● SHORT PROBLEM:
Copy every line of the entries below word for word, omitting the pictures.

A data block
• • •
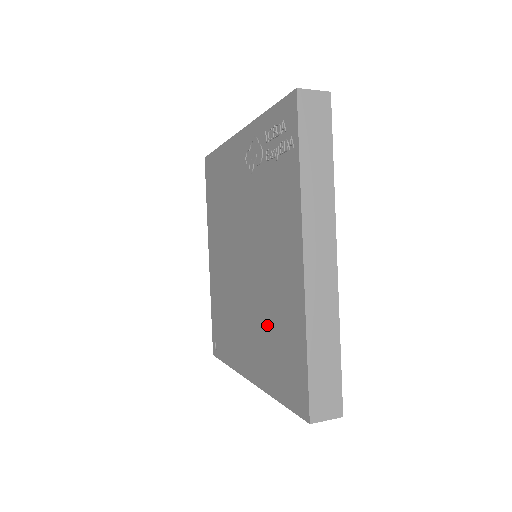
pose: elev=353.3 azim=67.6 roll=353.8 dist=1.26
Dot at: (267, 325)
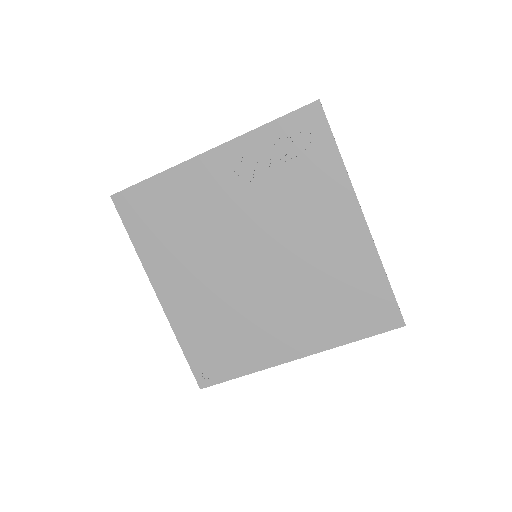
Dot at: (320, 294)
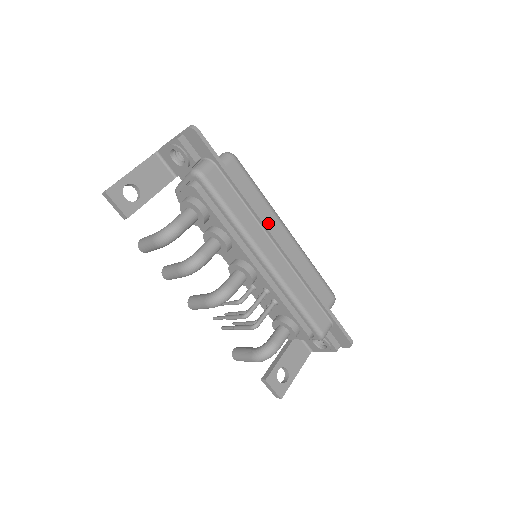
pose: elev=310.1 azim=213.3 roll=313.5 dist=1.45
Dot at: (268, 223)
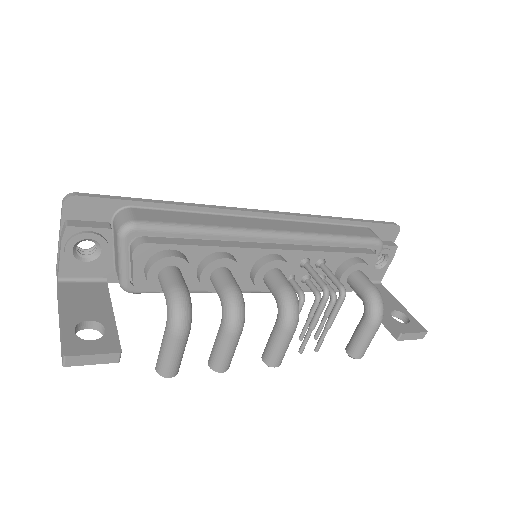
Dot at: occluded
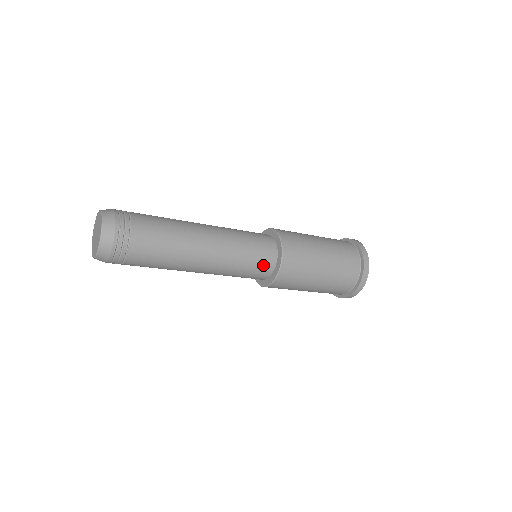
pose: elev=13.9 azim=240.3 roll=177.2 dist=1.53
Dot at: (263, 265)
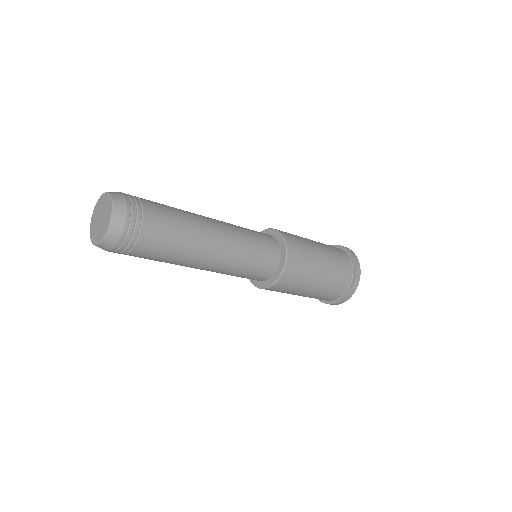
• • •
● SOLUTION TO THIS PROBLEM:
pose: elev=353.3 azim=67.6 roll=353.8 dist=1.26
Dot at: (267, 325)
Dot at: (320, 294)
pose: elev=310.1 azim=213.3 roll=313.5 dist=1.45
Dot at: (268, 223)
Dot at: occluded
pose: elev=13.9 azim=240.3 roll=177.2 dist=1.53
Dot at: (263, 265)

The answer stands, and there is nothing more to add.